## Task requirements
Your answer should consist of every line in the records that holds "lines".

Dataset entries
*** Begin section ***

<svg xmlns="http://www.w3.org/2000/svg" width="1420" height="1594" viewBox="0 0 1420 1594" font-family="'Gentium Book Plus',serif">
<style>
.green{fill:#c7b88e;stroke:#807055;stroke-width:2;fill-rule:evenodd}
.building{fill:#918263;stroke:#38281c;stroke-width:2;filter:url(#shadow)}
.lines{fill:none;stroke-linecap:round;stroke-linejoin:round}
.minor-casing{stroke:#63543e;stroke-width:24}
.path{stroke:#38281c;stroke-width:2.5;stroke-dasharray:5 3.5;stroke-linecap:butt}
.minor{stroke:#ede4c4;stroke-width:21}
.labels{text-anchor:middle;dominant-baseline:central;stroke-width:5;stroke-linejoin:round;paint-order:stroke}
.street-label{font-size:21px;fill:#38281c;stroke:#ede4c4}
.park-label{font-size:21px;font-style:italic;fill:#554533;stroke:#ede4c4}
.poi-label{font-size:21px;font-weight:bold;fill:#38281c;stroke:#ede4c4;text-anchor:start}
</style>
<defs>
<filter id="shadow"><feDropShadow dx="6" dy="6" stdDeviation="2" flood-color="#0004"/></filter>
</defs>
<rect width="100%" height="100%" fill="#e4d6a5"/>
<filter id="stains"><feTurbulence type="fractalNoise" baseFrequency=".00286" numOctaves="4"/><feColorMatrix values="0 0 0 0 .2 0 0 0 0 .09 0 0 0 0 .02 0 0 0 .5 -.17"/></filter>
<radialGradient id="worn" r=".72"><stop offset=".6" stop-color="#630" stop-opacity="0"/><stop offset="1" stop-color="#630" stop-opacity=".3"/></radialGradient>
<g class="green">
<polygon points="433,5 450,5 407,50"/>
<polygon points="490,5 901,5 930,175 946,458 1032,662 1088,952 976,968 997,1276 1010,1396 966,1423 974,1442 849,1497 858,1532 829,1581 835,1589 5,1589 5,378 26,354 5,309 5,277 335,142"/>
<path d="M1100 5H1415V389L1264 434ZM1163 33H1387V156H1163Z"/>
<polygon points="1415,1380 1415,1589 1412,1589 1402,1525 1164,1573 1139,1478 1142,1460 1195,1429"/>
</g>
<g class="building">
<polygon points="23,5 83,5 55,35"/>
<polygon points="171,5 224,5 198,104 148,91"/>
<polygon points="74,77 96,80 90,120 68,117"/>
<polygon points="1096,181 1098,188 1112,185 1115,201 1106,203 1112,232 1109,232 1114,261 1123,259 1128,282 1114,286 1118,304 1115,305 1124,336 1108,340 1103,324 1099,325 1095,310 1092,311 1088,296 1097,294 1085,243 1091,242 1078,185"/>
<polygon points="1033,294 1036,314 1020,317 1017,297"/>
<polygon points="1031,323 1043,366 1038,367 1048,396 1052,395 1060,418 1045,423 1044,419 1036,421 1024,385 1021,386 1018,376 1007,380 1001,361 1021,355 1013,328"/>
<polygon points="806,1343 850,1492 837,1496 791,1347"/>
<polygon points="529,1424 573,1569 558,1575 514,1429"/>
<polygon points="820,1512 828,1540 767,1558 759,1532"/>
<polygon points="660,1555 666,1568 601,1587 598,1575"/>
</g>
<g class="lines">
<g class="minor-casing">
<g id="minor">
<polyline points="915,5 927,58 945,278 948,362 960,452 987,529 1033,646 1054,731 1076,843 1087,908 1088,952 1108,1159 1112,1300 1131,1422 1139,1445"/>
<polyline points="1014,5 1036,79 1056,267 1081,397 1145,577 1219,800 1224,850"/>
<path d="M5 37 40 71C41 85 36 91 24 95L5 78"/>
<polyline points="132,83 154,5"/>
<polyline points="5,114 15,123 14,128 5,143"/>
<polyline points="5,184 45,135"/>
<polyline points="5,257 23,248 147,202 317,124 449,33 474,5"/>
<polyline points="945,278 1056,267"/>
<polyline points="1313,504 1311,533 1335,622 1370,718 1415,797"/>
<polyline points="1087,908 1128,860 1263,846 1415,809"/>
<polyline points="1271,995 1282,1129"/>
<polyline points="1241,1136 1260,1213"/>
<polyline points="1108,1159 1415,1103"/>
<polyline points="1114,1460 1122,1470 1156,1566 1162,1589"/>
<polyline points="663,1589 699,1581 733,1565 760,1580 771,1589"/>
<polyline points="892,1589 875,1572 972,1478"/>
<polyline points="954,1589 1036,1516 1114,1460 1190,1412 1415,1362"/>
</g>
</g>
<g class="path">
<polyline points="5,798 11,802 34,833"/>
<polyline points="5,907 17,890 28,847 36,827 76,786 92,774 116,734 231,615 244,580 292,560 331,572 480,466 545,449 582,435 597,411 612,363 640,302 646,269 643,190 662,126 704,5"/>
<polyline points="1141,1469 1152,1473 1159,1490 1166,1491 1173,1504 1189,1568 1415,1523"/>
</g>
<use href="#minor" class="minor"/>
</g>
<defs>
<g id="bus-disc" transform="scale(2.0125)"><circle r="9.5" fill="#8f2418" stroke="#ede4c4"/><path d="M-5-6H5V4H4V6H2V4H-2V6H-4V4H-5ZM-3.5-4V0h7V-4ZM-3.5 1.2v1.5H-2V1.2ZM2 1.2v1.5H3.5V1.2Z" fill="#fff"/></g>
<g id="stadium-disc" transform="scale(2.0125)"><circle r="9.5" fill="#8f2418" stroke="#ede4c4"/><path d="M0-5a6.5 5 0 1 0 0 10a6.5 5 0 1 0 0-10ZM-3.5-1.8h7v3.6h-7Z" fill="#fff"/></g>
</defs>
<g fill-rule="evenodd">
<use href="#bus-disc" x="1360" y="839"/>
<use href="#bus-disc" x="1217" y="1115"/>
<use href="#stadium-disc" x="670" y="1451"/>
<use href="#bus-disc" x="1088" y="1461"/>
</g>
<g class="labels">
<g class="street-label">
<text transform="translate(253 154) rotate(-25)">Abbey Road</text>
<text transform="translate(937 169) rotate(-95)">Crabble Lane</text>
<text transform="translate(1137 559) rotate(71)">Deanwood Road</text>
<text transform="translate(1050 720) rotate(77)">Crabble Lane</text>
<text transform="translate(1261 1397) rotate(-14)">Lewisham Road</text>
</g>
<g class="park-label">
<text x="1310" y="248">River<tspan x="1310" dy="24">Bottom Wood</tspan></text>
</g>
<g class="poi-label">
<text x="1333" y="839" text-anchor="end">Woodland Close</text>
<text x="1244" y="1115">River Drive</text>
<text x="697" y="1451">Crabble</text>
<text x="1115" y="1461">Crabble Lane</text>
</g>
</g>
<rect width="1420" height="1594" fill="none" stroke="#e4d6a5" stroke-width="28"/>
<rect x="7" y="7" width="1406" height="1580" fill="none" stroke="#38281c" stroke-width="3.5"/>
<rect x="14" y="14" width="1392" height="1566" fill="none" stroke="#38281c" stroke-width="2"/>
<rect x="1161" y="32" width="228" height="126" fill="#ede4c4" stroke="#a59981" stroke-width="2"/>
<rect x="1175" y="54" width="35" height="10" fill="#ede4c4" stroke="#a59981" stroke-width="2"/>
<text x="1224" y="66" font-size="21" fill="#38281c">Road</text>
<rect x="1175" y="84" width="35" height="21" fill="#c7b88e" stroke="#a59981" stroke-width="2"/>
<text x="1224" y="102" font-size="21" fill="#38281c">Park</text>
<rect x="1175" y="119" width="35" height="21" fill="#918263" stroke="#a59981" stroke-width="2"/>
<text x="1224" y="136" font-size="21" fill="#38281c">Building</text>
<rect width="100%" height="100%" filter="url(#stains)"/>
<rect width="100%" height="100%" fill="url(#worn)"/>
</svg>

*** End section ***

## Result of this task
.lines{fill:none;stroke-linecap:round;stroke-linejoin:round}
<g class="lines">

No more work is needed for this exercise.